→ Instructions to follow: Rewrite the listing below as a JSON list of strings, with one string for each line and blank lines left out.

→ Provided data:
================================

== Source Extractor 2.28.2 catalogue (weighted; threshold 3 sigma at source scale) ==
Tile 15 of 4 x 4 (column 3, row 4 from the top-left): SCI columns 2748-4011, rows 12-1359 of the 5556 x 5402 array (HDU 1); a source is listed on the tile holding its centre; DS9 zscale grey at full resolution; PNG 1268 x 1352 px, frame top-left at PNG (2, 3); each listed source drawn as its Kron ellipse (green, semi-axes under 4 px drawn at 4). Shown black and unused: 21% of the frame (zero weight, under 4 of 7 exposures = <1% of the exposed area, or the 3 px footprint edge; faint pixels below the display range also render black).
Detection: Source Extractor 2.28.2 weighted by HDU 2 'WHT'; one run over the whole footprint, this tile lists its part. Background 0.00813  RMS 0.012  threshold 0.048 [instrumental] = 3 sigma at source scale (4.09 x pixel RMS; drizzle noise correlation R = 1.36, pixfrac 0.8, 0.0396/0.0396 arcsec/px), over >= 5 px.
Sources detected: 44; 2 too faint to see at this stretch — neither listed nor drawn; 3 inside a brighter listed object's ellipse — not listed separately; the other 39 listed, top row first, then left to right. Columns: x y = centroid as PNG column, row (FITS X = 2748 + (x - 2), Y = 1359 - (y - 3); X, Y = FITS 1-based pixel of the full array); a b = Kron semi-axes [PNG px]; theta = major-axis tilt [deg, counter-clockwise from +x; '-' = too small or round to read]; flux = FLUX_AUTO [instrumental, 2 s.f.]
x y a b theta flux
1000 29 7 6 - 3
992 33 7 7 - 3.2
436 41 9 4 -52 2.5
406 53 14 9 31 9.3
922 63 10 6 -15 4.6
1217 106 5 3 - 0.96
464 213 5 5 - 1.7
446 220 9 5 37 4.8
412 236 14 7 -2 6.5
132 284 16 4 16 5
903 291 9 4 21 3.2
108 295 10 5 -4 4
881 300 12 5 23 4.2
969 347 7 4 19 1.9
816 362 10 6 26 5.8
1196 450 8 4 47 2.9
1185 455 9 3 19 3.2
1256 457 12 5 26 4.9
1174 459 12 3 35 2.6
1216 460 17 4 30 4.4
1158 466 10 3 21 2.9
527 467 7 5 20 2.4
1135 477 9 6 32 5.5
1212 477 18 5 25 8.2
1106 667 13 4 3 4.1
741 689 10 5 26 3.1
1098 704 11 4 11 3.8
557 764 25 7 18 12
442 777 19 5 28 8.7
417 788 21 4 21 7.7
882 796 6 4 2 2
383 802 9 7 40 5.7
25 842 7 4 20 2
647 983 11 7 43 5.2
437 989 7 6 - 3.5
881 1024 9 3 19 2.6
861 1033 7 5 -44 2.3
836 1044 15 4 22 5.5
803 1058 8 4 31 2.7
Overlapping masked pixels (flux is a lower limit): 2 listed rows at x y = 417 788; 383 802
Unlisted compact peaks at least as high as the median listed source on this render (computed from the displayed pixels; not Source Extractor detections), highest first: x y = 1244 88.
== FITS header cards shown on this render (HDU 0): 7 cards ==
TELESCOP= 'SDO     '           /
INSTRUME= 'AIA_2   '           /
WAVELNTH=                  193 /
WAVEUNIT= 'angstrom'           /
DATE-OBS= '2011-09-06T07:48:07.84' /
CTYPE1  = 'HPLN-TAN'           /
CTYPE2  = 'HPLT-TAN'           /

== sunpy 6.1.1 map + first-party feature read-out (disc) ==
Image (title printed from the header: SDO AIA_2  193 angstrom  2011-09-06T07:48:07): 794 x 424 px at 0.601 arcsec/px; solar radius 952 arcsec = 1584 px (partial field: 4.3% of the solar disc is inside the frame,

================================

→ Task result:
[
  "== Source Extractor 2.28.2 catalogue (weighted; threshold 3 sigma at source scale) ==",
  "Tile 15 of 4 x 4 (column 3, row 4 from the top-left): SCI columns 2748-4011, rows 12-1359 of the 5556 x 5402 array (HDU 1); a source is listed on the tile holding its centre; DS9 zscale grey at full resolution; PNG 1268 x 1352 px, frame top-left at PNG (2, 3); each listed source drawn as its Kron ellipse (green, semi-axes under 4 px drawn at 4). Shown black and unused: 21% of the frame (zero weight, under 4 of 7 exposures = <1% of the exposed area, or the 3 px footprint edge; faint pixels below the display range also render black).",
  "Detection: Source Extractor 2.28.2 weighted by HDU 2 'WHT'; one run over the whole footprint, this tile lists its part. Background 0.00813  RMS 0.012  threshold 0.048 [instrumental] = 3 sigma at source scale (4.09 x pixel RMS; drizzle noise correlation R = 1.36, pixfrac 0.8, 0.0396/0.0396 arcsec/px), over >= 5 px.",
  "Sources detected: 44; 2 too faint to see at this stretch — neither listed nor drawn; 3 inside a brighter listed object's ellipse — not listed separately; the other 39 listed, top row first, then left to right. Columns: x y = centroid as PNG column, row (FITS X = 2748 + (x - 2), Y = 1359 - (y - 3); X, Y = FITS 1-based pixel of the full array); a b = Kron semi-axes [PNG px]; theta = major-axis tilt [deg, counter-clockwise from +x; '-' = too small or round to read]; flux = FLUX_AUTO [instrumental, 2 s.f.]",
  "x y a b theta flux",
  "1000 29 7 6 - 3",
  "992 33 7 7 - 3.2",
  "436 41 9 4 -52 2.5",
  "406 53 14 9 31 9.3",
  "922 63 10 6 -15 4.6",
  "1217 106 5 3 - 0.96",
  "464 213 5 5 - 1.7",
  "446 220 9 5 37 4.8",
  "412 236 14 7 -2 6.5",
  "132 284 16 4 16 5",
  "903 291 9 4 21 3.2",
  "108 295 10 5 -4 4",
  "881 300 12 5 23 4.2",
  "969 347 7 4 19 1.9",
  "816 362 10 6 26 5.8",
  "1196 450 8 4 47 2.9",
  "1185 455 9 3 19 3.2",
  "1256 457 12 5 26 4.9",
  "1174 459 12 3 35 2.6",
  "1216 460 17 4 30 4.4",
  "1158 466 10 3 21 2.9",
  "527 467 7 5 20 2.4",
  "1135 477 9 6 32 5.5",
  "1212 477 18 5 25 8.2",
  "1106 667 13 4 3 4.1",
  "741 689 10 5 26 3.1",
  "1098 704 11 4 11 3.8",
  "557 764 25 7 18 12",
  "442 777 19 5 28 8.7",
  "417 788 21 4 21 7.7",
  "882 796 6 4 2 2",
  "383 802 9 7 40 5.7",
  "25 842 7 4 20 2",
  "647 983 11 7 43 5.2",
  "437 989 7 6 - 3.5",
  "881 1024 9 3 19 2.6",
  "861 1033 7 5 -44 2.3",
  "836 1044 15 4 22 5.5",
  "803 1058 8 4 31 2.7",
  "Overlapping masked pixels (flux is a lower limit): 2 listed rows at x y = 417 788; 383 802",
  "Unlisted compact peaks at least as high as the median listed source on this render (computed from the displayed pixels; not Source Extractor detections), highest first: x y = 1244 88.",
  "== FITS header cards shown on this render (HDU 0): 7 cards ==",
  "TELESCOP= 'SDO     '           /",
  "INSTRUME= 'AIA_2   '           /",
  "WAVELNTH=                  193 /",
  "WAVEUNIT= 'angstrom'           /",
  "DATE-OBS= '2011-09-06T07:48:07.84' /",
  "CTYPE1  = 'HPLN-TAN'           /",
  "CTYPE2  = 'HPLT-TAN'           /",
  "== sunpy 6.1.1 map + first-party feature read-out (disc) ==",
  "Image (title printed from the header: SDO AIA_2  193 angstrom  2011-09-06T07:48:07): 794 x 424 px at 0.601 arcsec/px; solar radius 952 arcsec = 1584 px (partial field: 4.3% of the solar disc is inside the frame,"
]